The following is a list of notable events and releases that happened in 2014 in music in the United States.

Events

January
26 – The 56th Annual Grammy Awards, hosted by LL Cool J took place at the Staples Center in Los Angeles, California. Daft Punk won 5 awards, including Album of the Year for Random Access Memories and Record of the Year for "Get Lucky". 
28 – Mötley Crüe signed a "Cessation of Tour" agreement which will see them retire after a final world tour ending in 2015.

February
2 – Soprano Renée Fleming makes history as the first opera singer to perform the National Anthem at the Super Bowl. Bruno Mars performs during the halftime show, with an appearance from the Red Hot Chili Peppers.
4 – Transatlantic release their first album in five years, Kaleidoscope.

WHAT IS EXPECTED: Continue the chronology of 2014 events in American music from the point at which it stops.

EXERCISE DATA:
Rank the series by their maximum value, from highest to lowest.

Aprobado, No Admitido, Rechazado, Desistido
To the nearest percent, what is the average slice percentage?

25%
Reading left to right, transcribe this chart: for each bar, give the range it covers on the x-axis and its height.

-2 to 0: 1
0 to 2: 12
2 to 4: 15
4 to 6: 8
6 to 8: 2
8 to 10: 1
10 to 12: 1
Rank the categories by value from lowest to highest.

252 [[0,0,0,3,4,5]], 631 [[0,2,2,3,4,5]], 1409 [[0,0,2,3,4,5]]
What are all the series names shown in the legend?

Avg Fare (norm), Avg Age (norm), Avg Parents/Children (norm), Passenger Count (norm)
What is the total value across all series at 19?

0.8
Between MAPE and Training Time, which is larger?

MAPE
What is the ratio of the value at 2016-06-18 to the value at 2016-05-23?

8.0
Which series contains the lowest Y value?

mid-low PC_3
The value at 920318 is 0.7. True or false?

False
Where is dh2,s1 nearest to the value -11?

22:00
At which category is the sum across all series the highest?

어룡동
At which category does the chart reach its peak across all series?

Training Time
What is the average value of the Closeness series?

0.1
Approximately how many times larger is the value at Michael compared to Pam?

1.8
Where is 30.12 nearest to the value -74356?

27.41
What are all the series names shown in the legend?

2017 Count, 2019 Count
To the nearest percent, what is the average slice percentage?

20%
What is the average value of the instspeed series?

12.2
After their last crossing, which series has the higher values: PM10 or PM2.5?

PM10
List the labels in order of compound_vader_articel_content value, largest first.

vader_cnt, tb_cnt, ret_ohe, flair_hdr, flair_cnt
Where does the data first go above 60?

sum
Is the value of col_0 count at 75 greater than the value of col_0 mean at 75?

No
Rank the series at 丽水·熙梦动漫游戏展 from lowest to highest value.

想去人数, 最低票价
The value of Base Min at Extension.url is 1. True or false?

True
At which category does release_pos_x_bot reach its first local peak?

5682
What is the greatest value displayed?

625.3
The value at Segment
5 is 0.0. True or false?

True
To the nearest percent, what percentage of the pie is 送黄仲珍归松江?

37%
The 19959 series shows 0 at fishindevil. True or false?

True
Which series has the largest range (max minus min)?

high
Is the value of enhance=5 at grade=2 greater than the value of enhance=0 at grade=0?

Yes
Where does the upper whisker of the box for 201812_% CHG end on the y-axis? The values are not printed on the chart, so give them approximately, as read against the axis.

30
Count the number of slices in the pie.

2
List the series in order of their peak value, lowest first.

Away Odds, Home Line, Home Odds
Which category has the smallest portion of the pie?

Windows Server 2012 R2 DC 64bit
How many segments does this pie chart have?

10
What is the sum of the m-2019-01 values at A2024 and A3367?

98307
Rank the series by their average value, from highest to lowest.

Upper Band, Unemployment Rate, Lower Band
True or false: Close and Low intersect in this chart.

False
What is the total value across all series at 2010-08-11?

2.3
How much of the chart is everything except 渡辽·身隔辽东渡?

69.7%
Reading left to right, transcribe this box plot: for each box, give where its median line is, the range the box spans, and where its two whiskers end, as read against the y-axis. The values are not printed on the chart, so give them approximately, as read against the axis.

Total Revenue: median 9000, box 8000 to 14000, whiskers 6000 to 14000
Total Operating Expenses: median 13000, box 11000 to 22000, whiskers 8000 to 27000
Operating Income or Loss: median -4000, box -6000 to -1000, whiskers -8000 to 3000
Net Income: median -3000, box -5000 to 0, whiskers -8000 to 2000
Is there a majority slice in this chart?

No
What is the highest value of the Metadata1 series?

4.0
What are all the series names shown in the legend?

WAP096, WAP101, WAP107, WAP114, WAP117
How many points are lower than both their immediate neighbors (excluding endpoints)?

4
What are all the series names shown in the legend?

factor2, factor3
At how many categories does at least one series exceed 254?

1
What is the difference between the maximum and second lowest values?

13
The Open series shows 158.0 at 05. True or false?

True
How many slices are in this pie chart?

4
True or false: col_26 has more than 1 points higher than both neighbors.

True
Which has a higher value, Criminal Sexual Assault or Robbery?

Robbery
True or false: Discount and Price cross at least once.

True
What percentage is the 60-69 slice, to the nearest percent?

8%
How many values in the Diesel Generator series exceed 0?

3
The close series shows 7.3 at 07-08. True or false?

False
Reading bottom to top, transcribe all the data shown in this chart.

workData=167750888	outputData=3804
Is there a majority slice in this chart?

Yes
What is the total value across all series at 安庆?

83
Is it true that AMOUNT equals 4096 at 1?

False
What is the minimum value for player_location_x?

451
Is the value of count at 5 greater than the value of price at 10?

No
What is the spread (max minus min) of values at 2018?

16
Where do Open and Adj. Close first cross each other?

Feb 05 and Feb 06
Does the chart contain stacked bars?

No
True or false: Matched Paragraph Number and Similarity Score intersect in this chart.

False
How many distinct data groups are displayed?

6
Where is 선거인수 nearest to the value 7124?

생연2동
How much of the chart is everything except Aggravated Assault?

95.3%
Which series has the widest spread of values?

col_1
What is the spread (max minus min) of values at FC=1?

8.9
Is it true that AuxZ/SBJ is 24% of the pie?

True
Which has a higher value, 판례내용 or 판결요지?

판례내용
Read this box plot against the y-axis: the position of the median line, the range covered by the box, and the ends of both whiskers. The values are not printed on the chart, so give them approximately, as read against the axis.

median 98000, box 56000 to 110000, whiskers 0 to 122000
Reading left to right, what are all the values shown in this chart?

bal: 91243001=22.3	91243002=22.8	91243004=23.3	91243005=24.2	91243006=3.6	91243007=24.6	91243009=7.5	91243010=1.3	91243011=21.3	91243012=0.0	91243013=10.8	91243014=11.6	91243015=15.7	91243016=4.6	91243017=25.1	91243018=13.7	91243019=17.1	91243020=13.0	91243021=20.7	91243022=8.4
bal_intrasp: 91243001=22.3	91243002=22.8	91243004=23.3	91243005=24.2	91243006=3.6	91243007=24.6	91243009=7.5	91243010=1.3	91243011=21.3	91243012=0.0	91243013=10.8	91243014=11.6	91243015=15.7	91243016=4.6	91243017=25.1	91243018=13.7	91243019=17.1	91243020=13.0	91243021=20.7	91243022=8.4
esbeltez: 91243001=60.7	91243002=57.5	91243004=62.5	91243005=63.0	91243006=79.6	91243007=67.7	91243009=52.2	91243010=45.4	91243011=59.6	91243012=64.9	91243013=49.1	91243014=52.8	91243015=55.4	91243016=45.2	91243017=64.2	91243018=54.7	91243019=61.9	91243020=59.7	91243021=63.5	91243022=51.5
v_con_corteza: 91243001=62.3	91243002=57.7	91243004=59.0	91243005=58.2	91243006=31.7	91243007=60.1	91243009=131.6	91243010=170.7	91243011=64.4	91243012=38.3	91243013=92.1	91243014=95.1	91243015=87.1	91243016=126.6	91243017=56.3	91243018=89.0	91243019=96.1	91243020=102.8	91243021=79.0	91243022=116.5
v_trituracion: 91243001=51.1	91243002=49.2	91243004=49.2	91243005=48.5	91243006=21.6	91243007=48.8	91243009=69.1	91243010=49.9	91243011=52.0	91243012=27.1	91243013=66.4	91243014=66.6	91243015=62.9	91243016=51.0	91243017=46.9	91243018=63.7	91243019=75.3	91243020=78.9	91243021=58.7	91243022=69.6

TASK OUTPUT:
25 – As I Lay Dying lead singer Tim Lambesis pleads guilty to felony solicitation of murder after attempting to hire a hitman to kill his estranged ex-wife.
Whole February – Katy Perry tops the US Billboard Hot 100 with her song "Dark Horse", which overtakes Madonna in the most weeks at No. 1, and ties with Janet Jackson.

March
23 – Dave Brockie (also known as Oderus Urungus), lead singer of Gwar, died from an accidental overdose. After his public memorial in August, his character's infamous costume received a Viking funeral at Haddad's Lake in Gwar's hometown of Richmond, Virginia. The band reformed, resumed touring, and began ending their sets with a revised cover of Jim Carroll's punk classic, "People Who Died."
27 – Christine McVie rejoined Fleetwood Mac for first time in sixteen years.

April
1 – Nickel Creek released their first album in nine years, A Dotted Line.
6 - The Academy of Country Music Awards took place in Las Vegas.
10 – The 2014 Rock and Roll Hall of Fame took place. Nirvana, 
Kiss, Peter Gabriel, Hall & Oates, Cat Stevens and Linda Ronstadt were inducted at the ceremony.
22 – Actor and musician Drake Bell released his first album in eight years, Ready Steady Go!.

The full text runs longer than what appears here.